▸ TASK REQUIREMENTS: The entries that follow include a run beginning at the line with "Rendered at 1241 by 1754 pixels." and ending at the line with "Identify the document"; restate that run word for word and leave the rest out.

▸ RECORDS SUPPLIED:
+===+

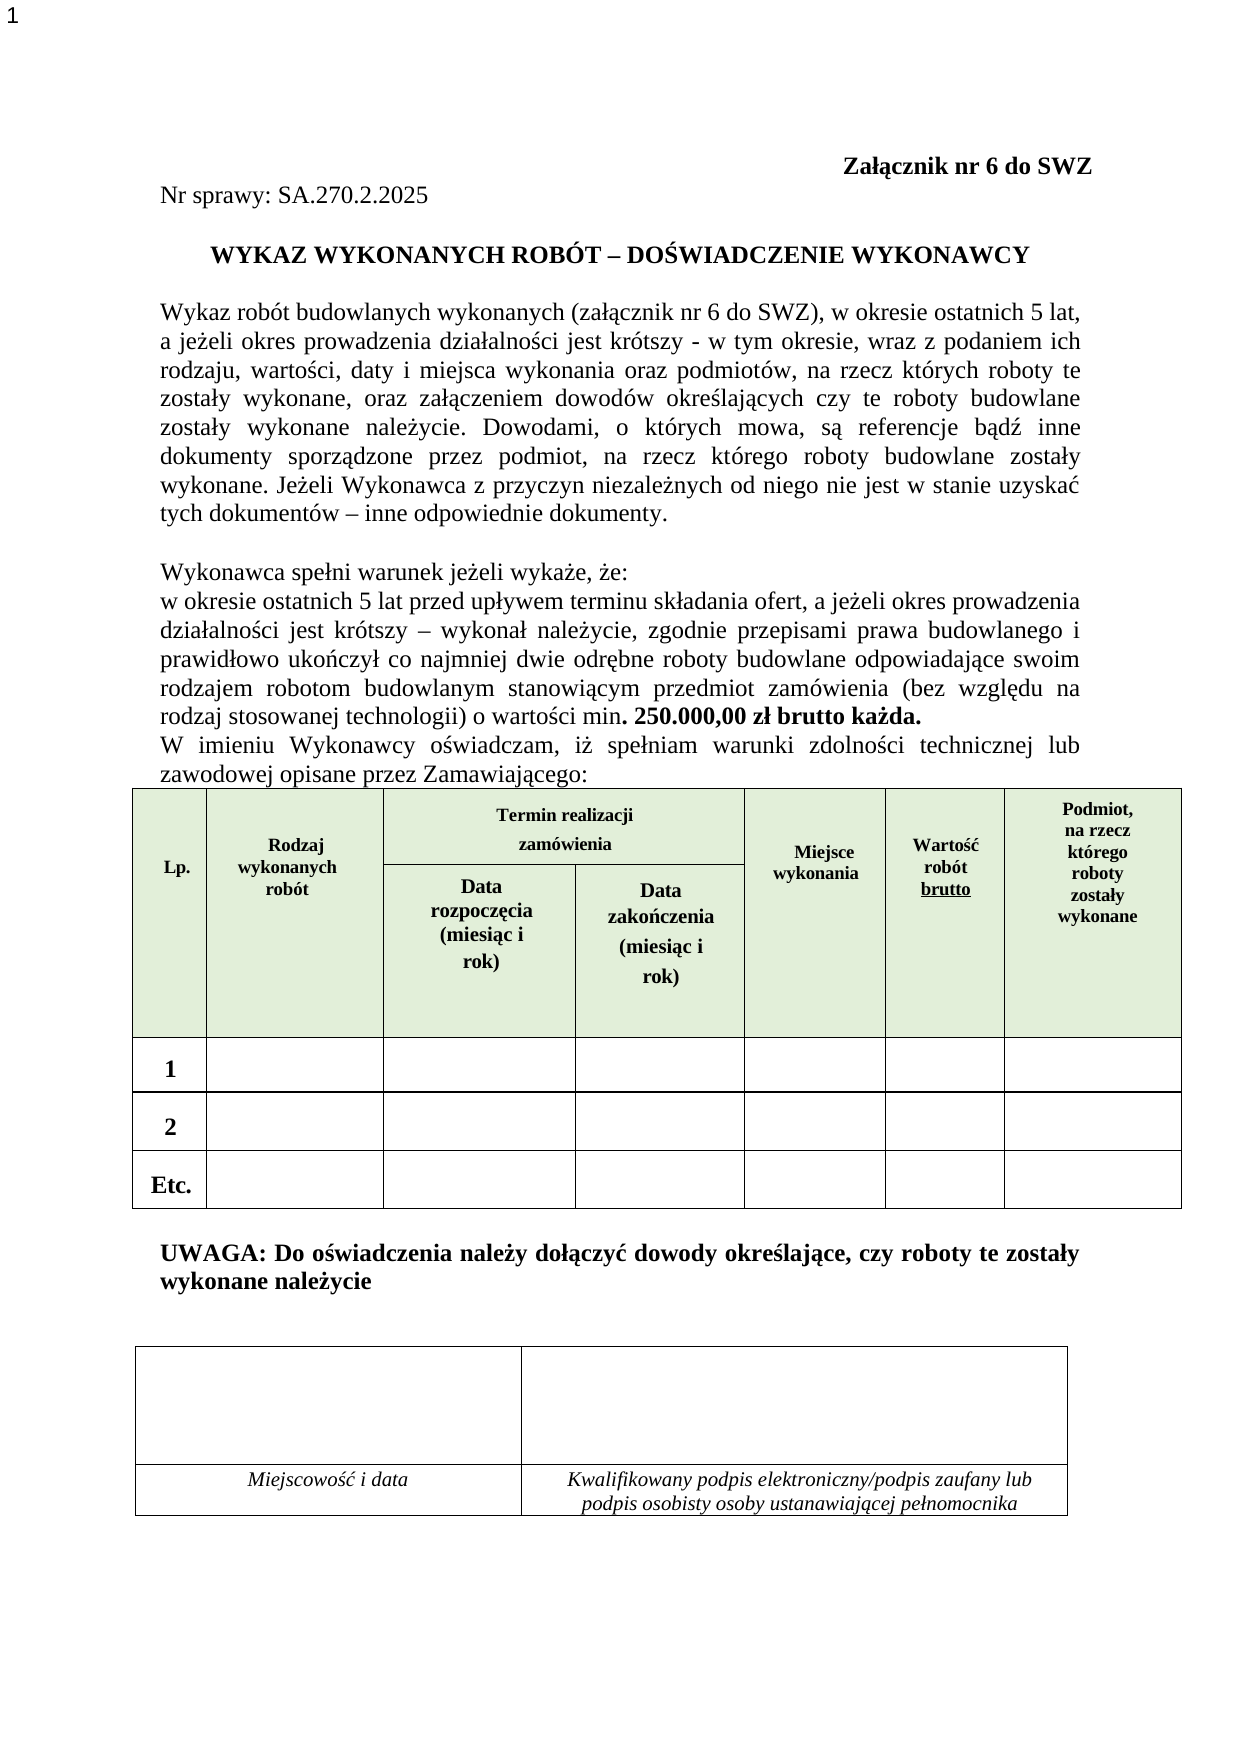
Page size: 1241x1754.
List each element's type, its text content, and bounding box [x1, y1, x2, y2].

+===+

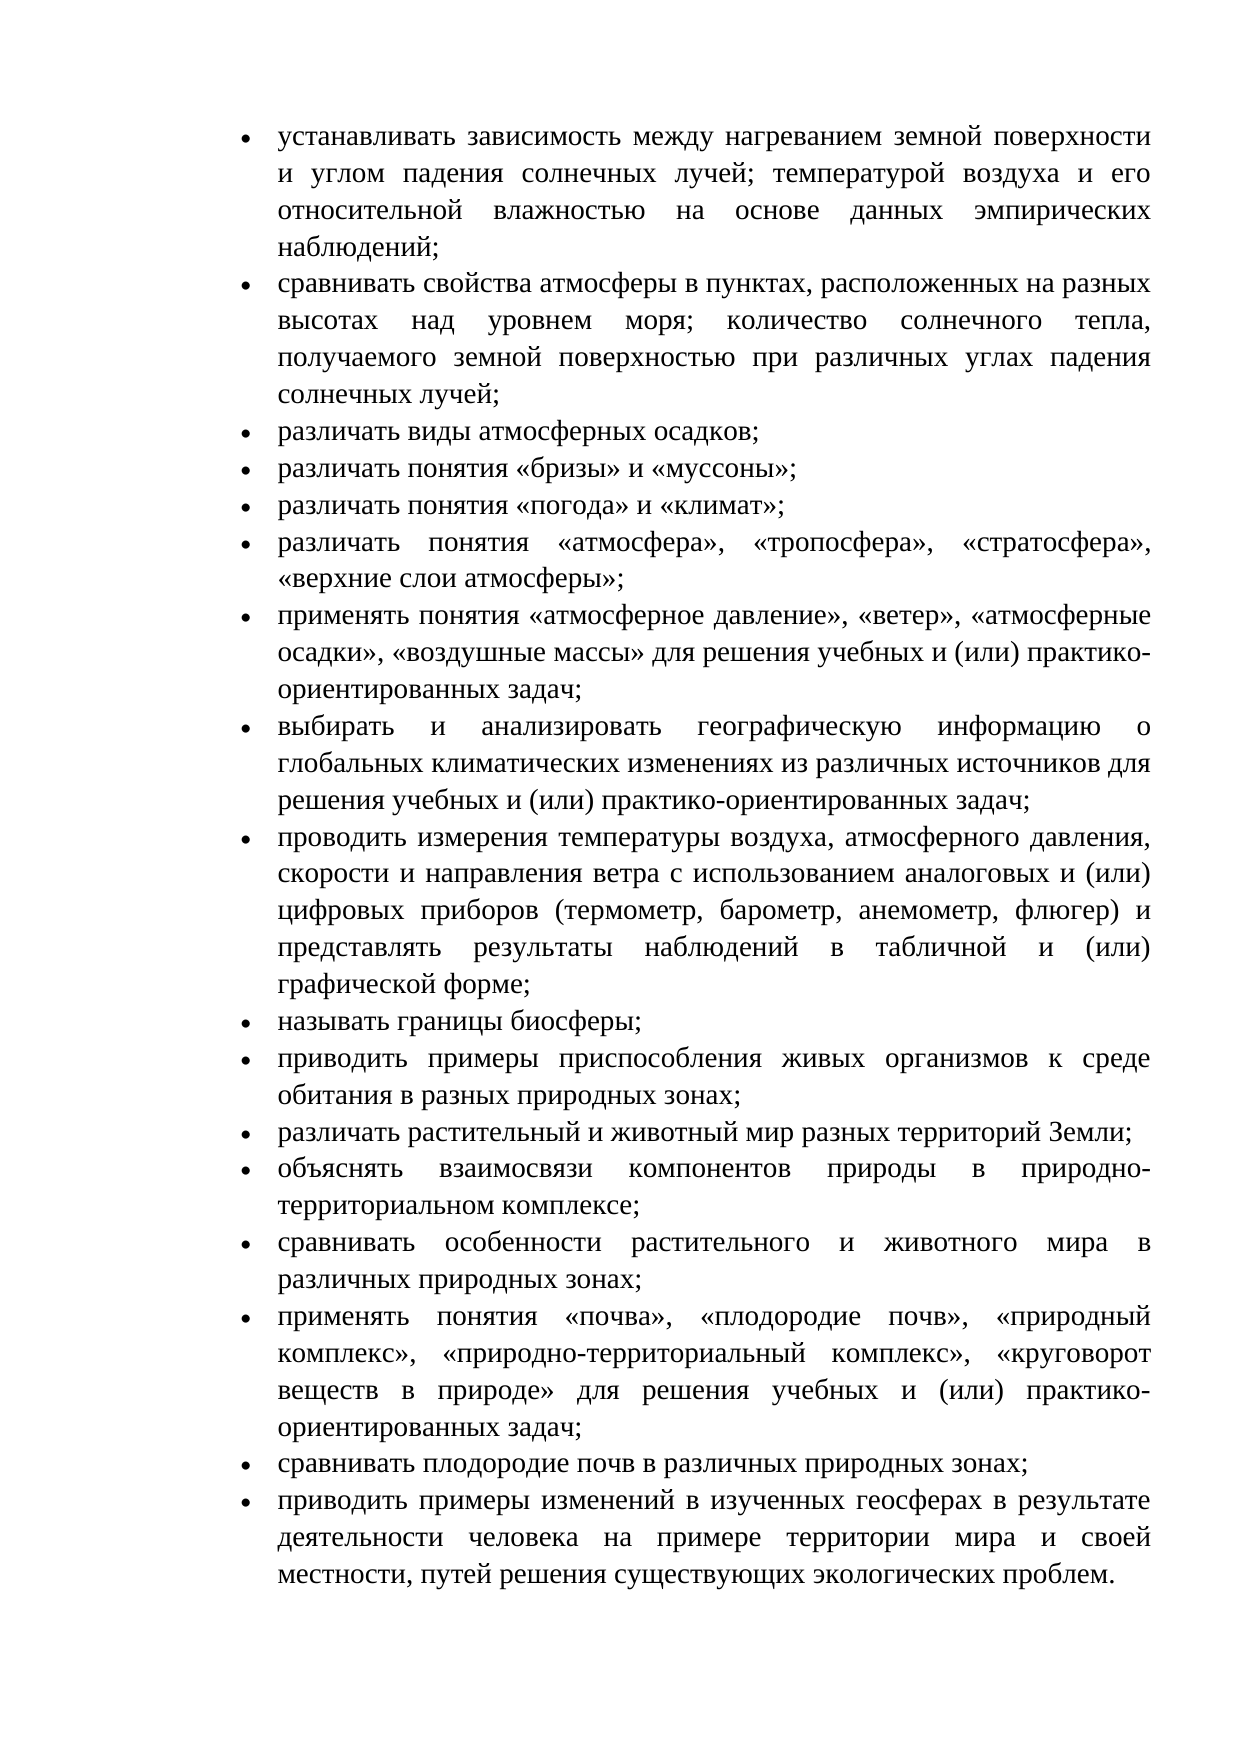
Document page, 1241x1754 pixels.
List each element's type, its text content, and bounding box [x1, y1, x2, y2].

+===+

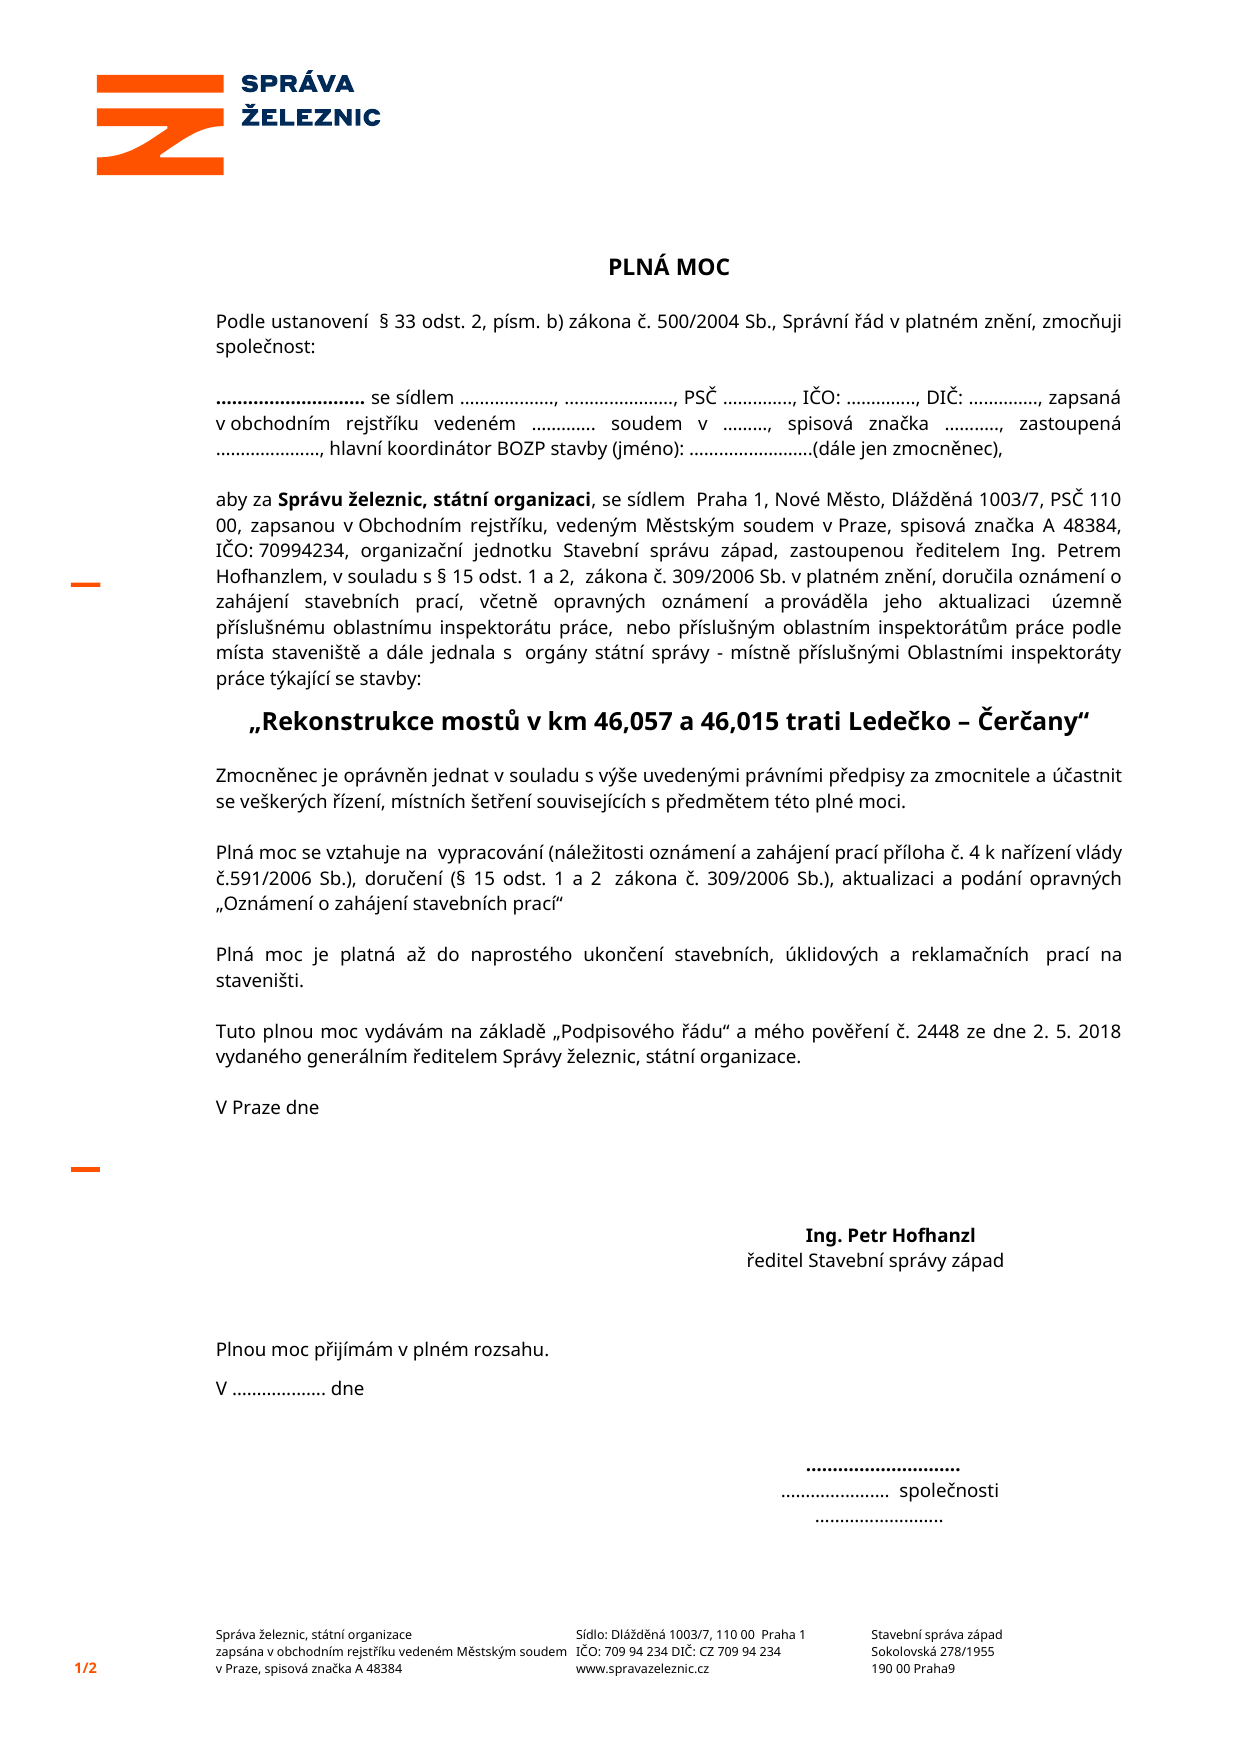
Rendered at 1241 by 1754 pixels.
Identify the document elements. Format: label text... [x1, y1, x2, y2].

+===+

▸ PROBLEM SOLUTION:
Rendered at 1241 by 1754 pixels.
Identify the document elements. Format: label text... [x1, y1, x2, y2].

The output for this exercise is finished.